### TASK OBJECTIVE
When you copy from the entries that follow, take only the lines from the one with "proving very successful" down to the one with "The adoption of", keeping both ends and dropping every picture.
* * * *
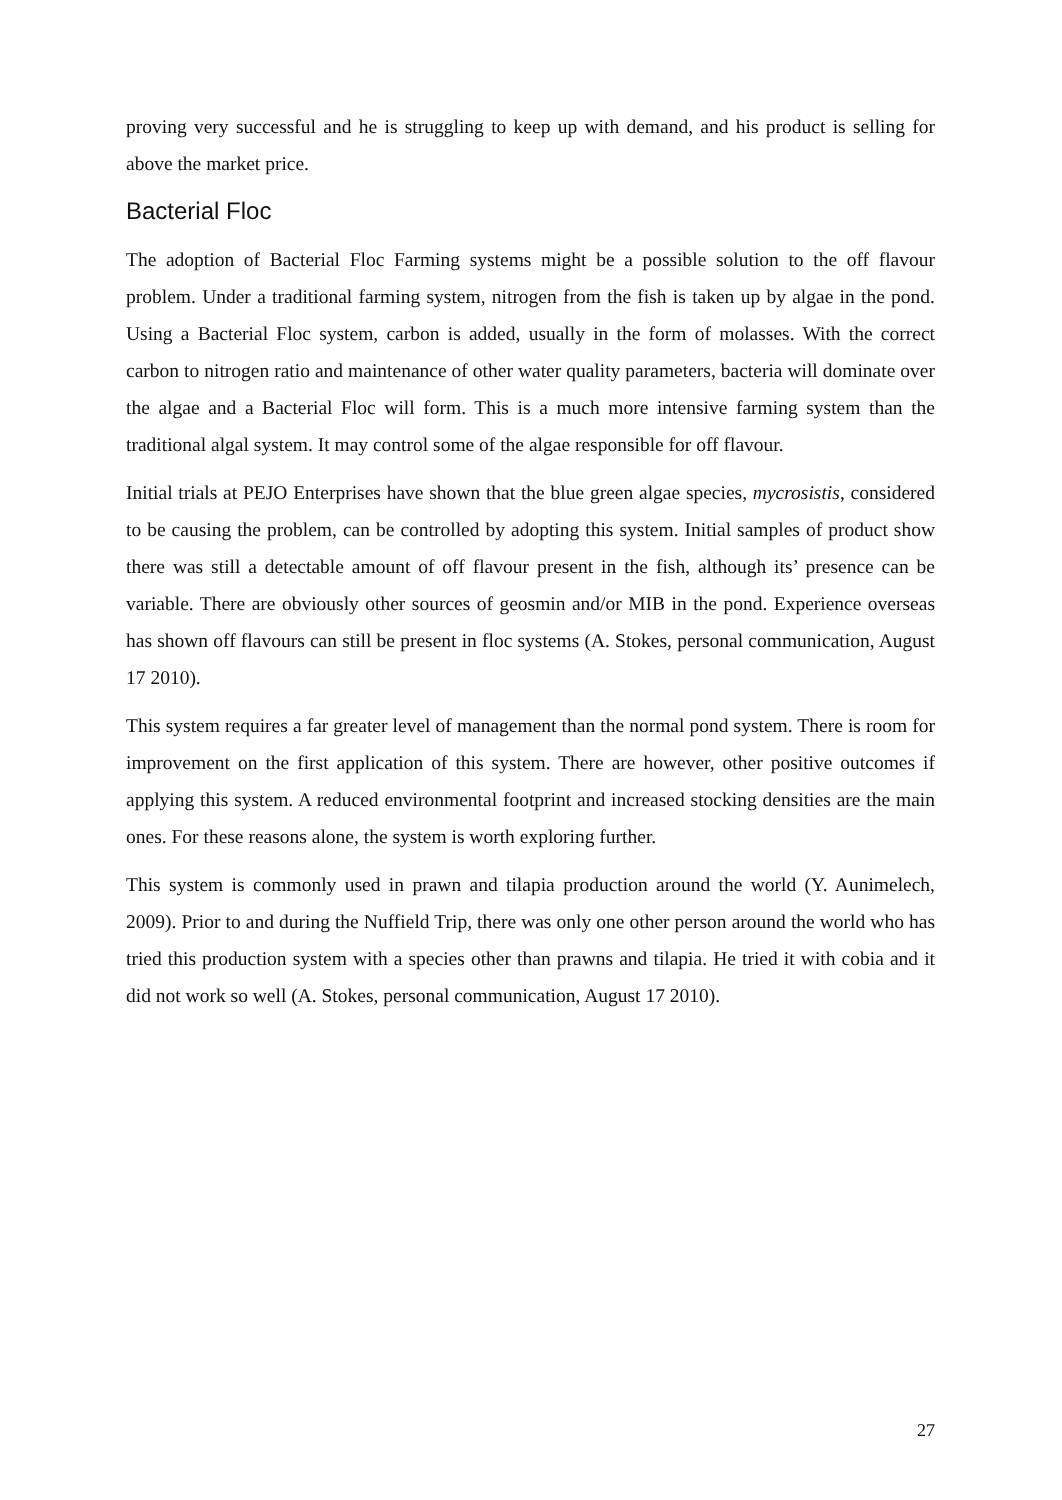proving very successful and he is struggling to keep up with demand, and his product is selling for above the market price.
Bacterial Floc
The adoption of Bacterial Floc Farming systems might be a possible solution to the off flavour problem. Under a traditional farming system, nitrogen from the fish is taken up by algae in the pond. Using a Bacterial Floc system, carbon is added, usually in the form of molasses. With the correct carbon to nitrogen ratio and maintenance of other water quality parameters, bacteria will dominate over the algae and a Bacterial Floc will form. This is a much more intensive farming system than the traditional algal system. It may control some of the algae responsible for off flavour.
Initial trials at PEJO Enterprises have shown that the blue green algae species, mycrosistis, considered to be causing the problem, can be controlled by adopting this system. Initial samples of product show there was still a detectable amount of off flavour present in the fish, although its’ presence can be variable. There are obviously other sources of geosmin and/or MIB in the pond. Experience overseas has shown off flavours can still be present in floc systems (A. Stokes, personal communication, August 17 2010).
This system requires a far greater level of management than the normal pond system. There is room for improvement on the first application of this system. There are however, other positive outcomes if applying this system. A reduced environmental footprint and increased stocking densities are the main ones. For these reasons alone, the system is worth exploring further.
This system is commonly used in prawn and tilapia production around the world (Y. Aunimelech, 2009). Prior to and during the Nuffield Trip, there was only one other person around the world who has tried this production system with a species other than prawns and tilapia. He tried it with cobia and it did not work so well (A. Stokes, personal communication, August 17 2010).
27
* * * *
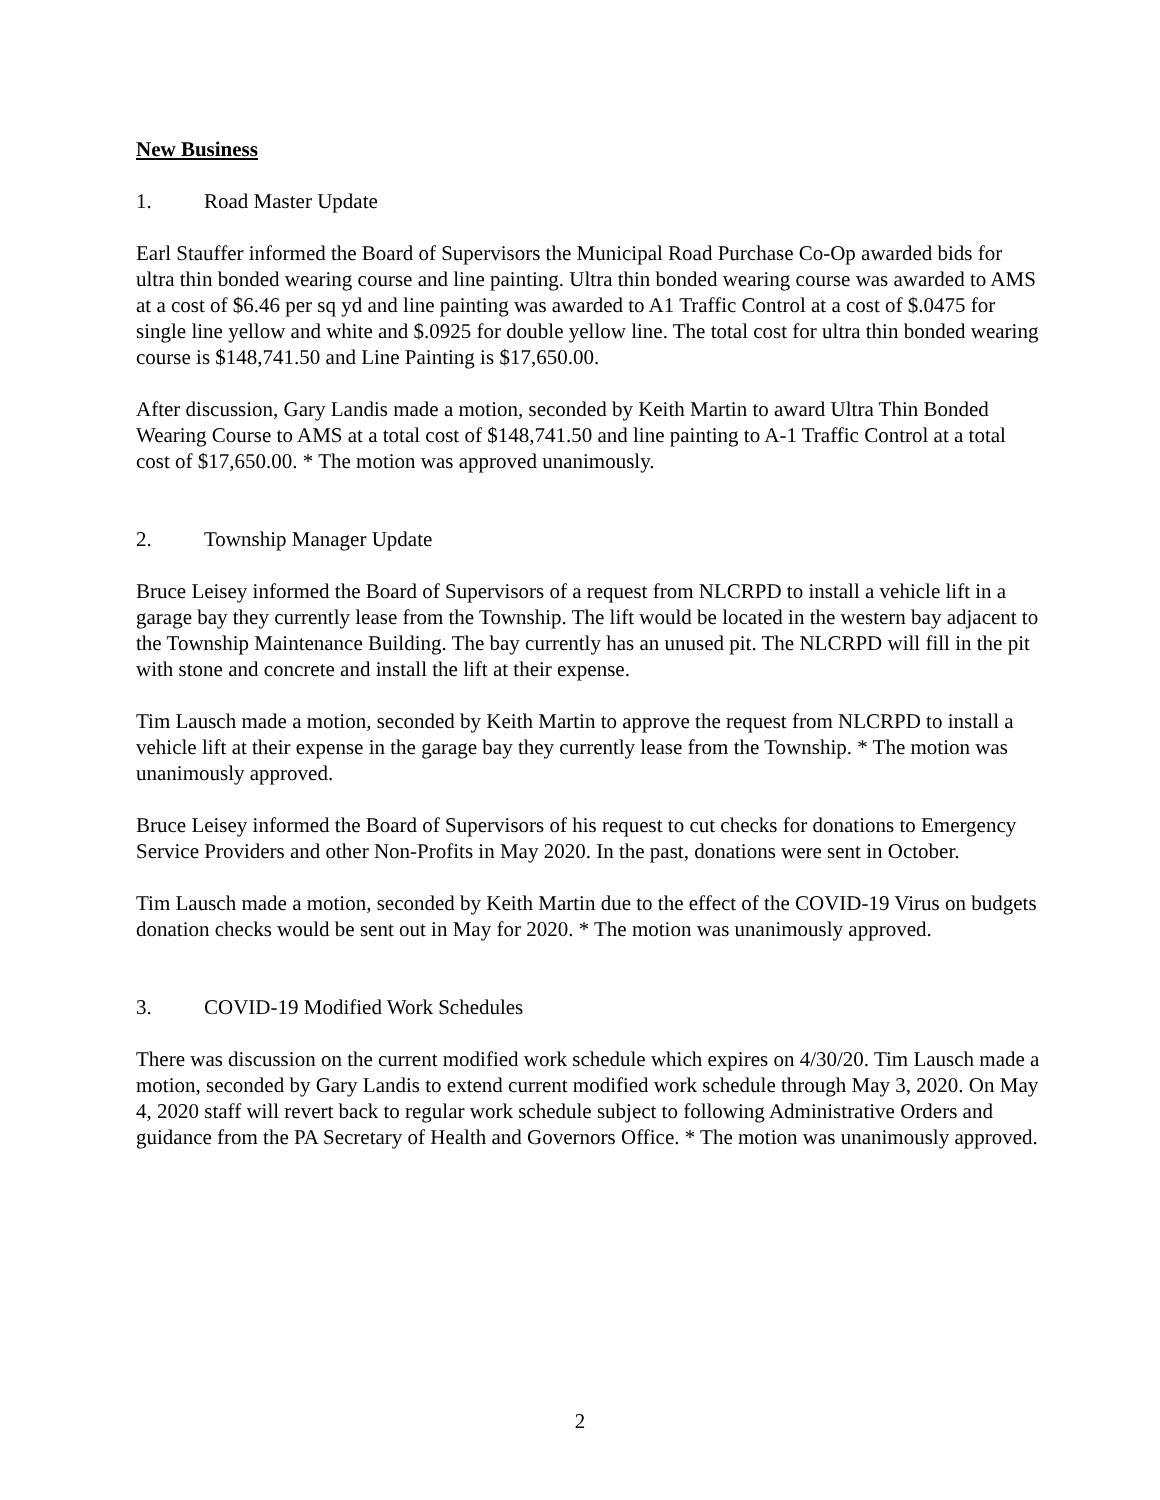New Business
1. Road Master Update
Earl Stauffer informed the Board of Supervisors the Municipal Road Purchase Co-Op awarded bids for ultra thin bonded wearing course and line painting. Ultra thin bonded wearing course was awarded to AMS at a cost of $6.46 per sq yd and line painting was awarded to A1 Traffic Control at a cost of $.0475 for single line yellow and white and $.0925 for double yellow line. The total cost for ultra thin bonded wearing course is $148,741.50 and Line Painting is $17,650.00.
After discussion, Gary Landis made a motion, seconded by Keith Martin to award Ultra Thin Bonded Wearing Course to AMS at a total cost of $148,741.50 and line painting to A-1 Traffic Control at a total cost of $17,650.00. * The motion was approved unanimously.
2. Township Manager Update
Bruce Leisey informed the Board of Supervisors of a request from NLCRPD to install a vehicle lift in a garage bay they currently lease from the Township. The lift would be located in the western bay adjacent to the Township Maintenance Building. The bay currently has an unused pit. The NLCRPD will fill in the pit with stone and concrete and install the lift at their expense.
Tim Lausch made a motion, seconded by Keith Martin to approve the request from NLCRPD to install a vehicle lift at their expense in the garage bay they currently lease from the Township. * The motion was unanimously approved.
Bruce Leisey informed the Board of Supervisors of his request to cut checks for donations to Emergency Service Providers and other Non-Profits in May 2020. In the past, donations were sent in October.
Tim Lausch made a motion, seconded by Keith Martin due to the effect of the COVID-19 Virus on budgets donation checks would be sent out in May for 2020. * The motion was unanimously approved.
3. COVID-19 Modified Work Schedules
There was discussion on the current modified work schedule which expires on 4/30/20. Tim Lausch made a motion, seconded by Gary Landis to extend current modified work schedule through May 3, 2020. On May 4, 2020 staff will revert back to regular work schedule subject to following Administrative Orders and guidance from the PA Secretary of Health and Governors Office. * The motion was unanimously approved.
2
* * * *
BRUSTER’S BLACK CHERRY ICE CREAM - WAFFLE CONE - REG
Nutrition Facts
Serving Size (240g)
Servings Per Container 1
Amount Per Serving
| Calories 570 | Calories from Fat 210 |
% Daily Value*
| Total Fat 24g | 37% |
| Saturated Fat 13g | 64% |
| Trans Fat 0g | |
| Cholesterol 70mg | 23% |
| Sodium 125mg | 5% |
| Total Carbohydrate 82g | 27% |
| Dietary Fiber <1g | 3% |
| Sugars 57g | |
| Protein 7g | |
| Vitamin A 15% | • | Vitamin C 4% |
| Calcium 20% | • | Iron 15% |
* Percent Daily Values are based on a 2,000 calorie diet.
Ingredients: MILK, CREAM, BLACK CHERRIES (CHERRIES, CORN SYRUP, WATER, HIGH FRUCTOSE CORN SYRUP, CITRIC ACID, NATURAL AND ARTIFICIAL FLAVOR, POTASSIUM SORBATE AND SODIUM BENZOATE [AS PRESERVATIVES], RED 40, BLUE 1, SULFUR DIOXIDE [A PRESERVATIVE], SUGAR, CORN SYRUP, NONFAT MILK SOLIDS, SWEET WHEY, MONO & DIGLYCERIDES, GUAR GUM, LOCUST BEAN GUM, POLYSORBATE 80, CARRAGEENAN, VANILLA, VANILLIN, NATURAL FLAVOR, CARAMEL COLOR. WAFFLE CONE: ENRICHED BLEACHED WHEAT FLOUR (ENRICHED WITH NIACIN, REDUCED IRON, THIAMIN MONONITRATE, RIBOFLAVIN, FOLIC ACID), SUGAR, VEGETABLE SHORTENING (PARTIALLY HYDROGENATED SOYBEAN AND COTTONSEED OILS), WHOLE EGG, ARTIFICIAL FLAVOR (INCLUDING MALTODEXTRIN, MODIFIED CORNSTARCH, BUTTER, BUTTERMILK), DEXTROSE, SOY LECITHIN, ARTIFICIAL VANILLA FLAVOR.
* * * *
### WRITTEN RESPONSE
proving very successful and he is struggling to keep up with demand, and his product is selling for above the market price.
Bacterial Floc
The adoption of Bacterial Floc Farming systems might be a possible solution to the off flavour problem. Under a traditional farming system, nitrogen from the fish is taken up by algae in the pond. Using a Bacterial Floc system, carbon is added, usually in the form of molasses. With the correct carbon to nitrogen ratio and maintenance of other water quality parameters, bacteria will dominate over the algae and a Bacterial Floc will form. This is a much more intensive farming system than the traditional algal system. It may control some of the algae responsible for off flavour.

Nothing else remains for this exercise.